### TEXTO DADO
Posted by on 24 febrero, 2010

Comparto nuevamente con ustedes la lectura de “Los romanos”[1], de R. H. Barrow. Este libro, aborda el estudio de la persistencia del espíritu inmortal de la civilización romana. Cuna de occidente, su aporte fue fundamental para el establecimiento de la civilización europea.

“Los romanos” no se propone ser un libro de historia. Barrow se propone describir a los romanos como pueblo, como civilización y como cultura, y, de esta manera, el libro brinda las bases para conocer los hitos más importantes, los diferentes períodos (la monarquía, la república, el imperio) y las personalidades destacadas en política, filosofía, literatura, e historia. Para el autor el libro es una invitación a la reflexión, a la búsqueda, a la reconstrucción de una historia apasionante.La religión romana fue primero la religión de la familia y, luego, de su extensión, el Estado. La familia estaba consagrada y, por tanto, también el Estado. Las sencillas creencias de las familias y los ritos practicados por ellas se modificaron y ampliaron, en parte por nuevas concepciones debidas a nuevas necesidades, y en parte por el contacto con otras razas y culturas, a1 unirse las familias para constituir aldeas y, por último, la ciudad de Roma.

Los antropólogos han dado el nombre de «animismo» a la etapa de la religión primitiva en la que se supone que en todas las cosas reside una «fuerza», un «espíritu» o una «voluntad». Para el romano de los primeros tiempos, el numen, fuerza o voluntad, residía en todas partes o, mejor dicho, se manifestaba en todo lugar por medio de una acción. Lo único que se sabe de esta fuerza es que es capaz de obrar, pero su manera de actuar es indeterminada. En el reino del espíritu. cuya característica es 1a acción, el hombre es un intruso. ¿Cómo podrá mitigar el pavor que siente y cómo conseguirá que el numen realice el acto requerido, logrando para sí «la paz de los dioses»?

### INFORMACIÓN PROPORCIONADA
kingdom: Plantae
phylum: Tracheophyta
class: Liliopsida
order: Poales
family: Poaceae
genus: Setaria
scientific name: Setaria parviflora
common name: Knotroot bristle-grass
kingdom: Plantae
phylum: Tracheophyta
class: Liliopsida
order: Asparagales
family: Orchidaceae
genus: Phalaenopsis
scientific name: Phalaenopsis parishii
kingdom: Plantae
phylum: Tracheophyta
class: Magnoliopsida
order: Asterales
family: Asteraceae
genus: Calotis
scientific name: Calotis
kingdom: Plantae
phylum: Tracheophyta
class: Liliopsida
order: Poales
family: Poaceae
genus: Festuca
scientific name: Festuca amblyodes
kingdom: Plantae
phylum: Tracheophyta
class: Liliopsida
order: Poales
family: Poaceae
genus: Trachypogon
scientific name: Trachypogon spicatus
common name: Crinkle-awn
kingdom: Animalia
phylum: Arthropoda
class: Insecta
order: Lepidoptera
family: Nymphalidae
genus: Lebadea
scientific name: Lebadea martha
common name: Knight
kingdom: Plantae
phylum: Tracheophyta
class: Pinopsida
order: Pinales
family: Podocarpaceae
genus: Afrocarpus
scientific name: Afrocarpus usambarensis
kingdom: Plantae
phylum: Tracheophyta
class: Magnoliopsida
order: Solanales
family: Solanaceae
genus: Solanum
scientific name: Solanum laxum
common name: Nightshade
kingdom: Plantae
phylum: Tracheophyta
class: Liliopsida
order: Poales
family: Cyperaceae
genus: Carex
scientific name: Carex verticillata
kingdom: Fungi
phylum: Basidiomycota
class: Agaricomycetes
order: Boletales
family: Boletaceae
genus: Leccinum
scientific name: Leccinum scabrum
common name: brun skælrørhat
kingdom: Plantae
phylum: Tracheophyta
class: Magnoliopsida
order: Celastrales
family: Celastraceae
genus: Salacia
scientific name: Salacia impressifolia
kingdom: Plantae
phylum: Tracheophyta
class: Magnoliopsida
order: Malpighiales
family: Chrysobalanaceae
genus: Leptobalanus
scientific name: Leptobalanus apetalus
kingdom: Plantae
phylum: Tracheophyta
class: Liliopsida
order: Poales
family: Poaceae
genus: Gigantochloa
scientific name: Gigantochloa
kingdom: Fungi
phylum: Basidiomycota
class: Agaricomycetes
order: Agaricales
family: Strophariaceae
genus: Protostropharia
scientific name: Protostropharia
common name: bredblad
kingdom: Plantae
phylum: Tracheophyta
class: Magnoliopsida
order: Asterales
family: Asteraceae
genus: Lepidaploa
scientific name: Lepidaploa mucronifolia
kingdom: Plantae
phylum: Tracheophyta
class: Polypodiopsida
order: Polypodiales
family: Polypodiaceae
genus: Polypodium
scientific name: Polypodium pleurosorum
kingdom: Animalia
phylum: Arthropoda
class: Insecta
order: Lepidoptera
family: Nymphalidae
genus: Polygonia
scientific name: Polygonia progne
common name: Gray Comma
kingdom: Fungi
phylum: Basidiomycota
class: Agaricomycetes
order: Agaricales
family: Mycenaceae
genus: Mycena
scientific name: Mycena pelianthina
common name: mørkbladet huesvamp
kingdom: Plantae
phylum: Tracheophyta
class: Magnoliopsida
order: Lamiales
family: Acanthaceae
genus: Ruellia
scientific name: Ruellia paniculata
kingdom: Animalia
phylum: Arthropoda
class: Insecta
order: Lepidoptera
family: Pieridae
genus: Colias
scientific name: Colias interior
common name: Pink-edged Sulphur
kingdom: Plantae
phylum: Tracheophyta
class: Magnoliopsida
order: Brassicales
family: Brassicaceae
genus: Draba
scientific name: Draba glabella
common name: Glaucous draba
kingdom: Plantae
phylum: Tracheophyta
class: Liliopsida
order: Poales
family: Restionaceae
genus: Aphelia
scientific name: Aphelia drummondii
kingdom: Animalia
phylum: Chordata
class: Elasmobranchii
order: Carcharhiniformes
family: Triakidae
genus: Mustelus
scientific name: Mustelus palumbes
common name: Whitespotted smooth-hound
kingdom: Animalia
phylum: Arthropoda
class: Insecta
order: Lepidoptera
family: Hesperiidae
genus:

### TAREAS A REALIZAR
1) Según la reseña de «Los romanos», ¿de qué fue primero la religión romana antes de extenderse al Estado?
2) Transcribe de la reseña de «Los romanos» el fragmento que comienza con «Comparto nuevamente con» y llega hasta «la civilización europea.».
3) Continúa la reseña de «Los romanos» desde el punto en que se detiene.

### RESULTADOS
1) Fue primero la religión de la familia.

2)
Comparto nuevamente con ustedes la lectura de “Los romanos”[1], de R. H. Barrow. Este libro, aborda el estudio de la persistencia del espíritu inmortal de la civilización romana. Cuna de occidente, su aporte fue fundamental para el establecimiento de la civilización europea.

3)
Lo más urgente es «fijar» esta fuerza vaga de una manera aceptable pare ella, limitando o dirigiendo su acción a algún fin vital del hombre. Se pensaba que al dar un nombre a su manifestación en los fenómenos concretos, se definía lo que era vago, y, por decirlo así, se encauzaba su energía hacia el fin deseado. Y así como las actividades del campesino y de su familia, ocupados en labrar el campo, en tejer y cocinar y en criar a los hijos, eran muchas, así la acción de esta fuerza se dividía en innumerables poderes nominados, que comunicaban energía a los actos de la Vida familiar. Todas las operaciones diversas de la naturaleza y del hombre -la vida multiforme de los campos, las habituales tareas del labrador, el diario trajín de su mujer, la crianza y el cuidado de los hijos- se realizaban en presencia y por la energía de estas vagas potencias transformadas ahora en deidades carentes de forma.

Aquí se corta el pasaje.